Edgar Allen Poe is still a young cadet in the United States Military Academy here, not yet a famed writer of Gothic poems and short stories, yet still consumed by an obsession with the macabre. In effect, this is his fictionalised origin, laying out the pieces of inspiration which would later drive him to write about guilty consciences, cryptic puzzles, and grisly murders. He is not our primary protagonist though – Detective Augustus Landor is the one sought out by local authorities when bodies of cadets start turning up with their hearts mysteriously cut from their torsos. It doesn’t take long for him to join forces with a sharp-minded, inquisitive Edgar, who has taken a morbid interest in the cases. As the chilly mist clears across white, frozen landscapes, a mysterious conspiracy of occult horror and dark family secrets emerges, revealing a devastating anguish that resides in heroes and villains alike.

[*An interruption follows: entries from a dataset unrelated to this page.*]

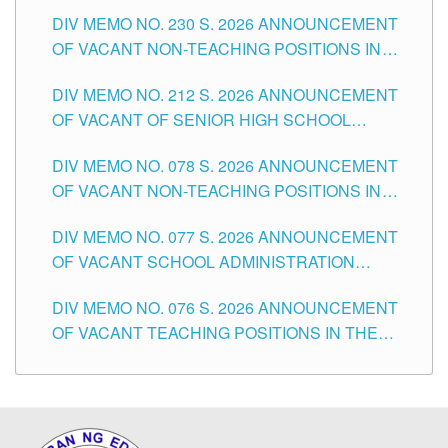
SECONDARY LEVEL
DIV MEMO NO. 230 S. 2026 ANNOUNCEMENT
OF VACANT NON-TEACHING POSITIONS IN
THE SCHOOLS DIVISION OF TUGUEGARAO
DIV MEMO NO. 212 S. 2026 ANNOUNCEMENT
CITY
OF VACANT OF SENIOR HIGH SCHOOL
TEACHING POSITIONS IN THE DIVISION OF
DIV MEMO NO. 078 S. 2026 ANNOUNCEMENT
TUGUEGARAO CITY
OF VACANT NON-TEACHING POSITIONS IN
THE SCHOOLS DIVISION OF TUGUEGARAO
DIV MEMO NO. 077 S. 2026 ANNOUNCEMENT
CITY
OF VACANT SCHOOL ADMINISTRATION
POSITIONS IN THE SCHOOLS DIVISION OF
DIV MEMO NO. 076 S. 2026 ANNOUNCEMENT
TUGUEGARAO CITY
OF VACANT TEACHING POSITIONS IN THE
ELEMENTARY LEVEL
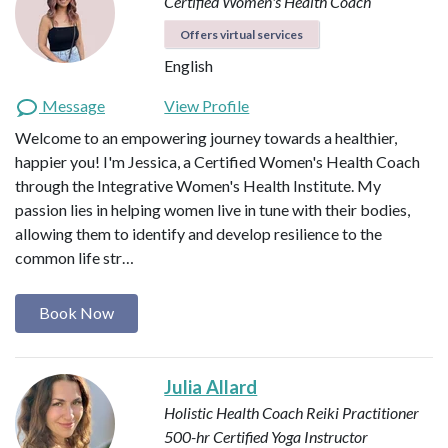
Certified Women's Health Coach
Offers virtual services
English
Message
View Profile
Welcome to an empowering journey towards a healthier,
happier you! I'm Jessica, a Certified Women's Health Coach
through the Integrative Women's Health Institute. My
passion lies in helping women live in tune with their bodies,
allowing them to identify and develop resilience to the
common life str…
Book Now
Julia Allard
Holistic Health Coach
Reiki Practitioner
500-hr Certified Yoga Instructor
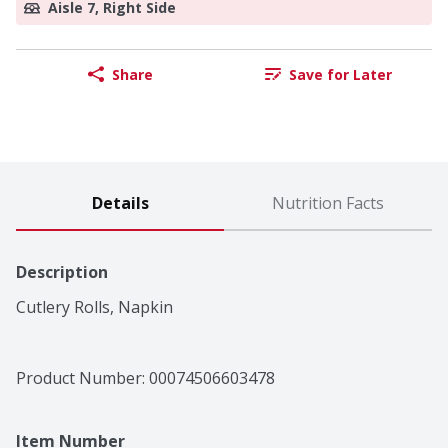
Aisle 7, Right Side
Share
Save for Later
Details
Nutrition Facts
Description
Cutlery Rolls, Napkin
Product Number: 
00074506603478
Item Number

It is far easier to settle into the bleak frigidity of Cooper’s desolate style than his lethargic narrative, which often seems to oscillate between listless inertia and eerie intrigue. Most notably, the stray attempts to offer Augustus a pained backstory by way of distracted flashbacks never quite feels one with the film until the end, leaving us to wonder just how much of this 128-minute run time could have been shaved down to a tighter film. Even a drawling, scenery-chewing Harry Melling as Edgar and Christian Bale’s gloomy detective aren’t enough to pull us through these patches. That said, Cooper’s casting doesn’t go entirely to waste – both stars mix well in this ensemble of famous faces, making allies and suspects out of Timothy Spall, Toby Jones, Gillian Anderson, Charlotte Gainsborough, and Robert Duvall.
Regardless of how connected they are to the central murders, darkness infects the hearts of many of these figures, and radiates out into the frosty atmospheres that encompass them. Cooper often keeps us at a distance from his characters in his handsome long shots, emphasising the negative space left behind by snowy fields and foggy forests, and later he drives up the tension with an unnerving pair of high angles teetering us on the edge of an icy cliff. The only shelter from these harsh elements comes in equally cold interiors, lit by thick candles dripping with melted wax and bearing sinister Gothic designs.
Given that the film’s final act almost seems to be on the verge of fizzling out, it is particularly fortunate that Cooper manages to ultimately stick the landing. Just as the horror and evil of Edgar Allen Poe’s writing exists to conceal its deeper layers of melancholy, so too do the ugly actions of Cooper’s characters arise from their obscure emotional wounds. For them, the only way to fight a cruel universe is to arm oneself with even greater cruelty. As flawed as its storytelling may be as, The Pale Blue Eye does not hold back on its grotesque thrills, constructing the sort of enigmatic, disturbing world that we can only imagine gave birth to such a morbid literary imagination.
The Pale Blue Eye is currently streaming on Netflix.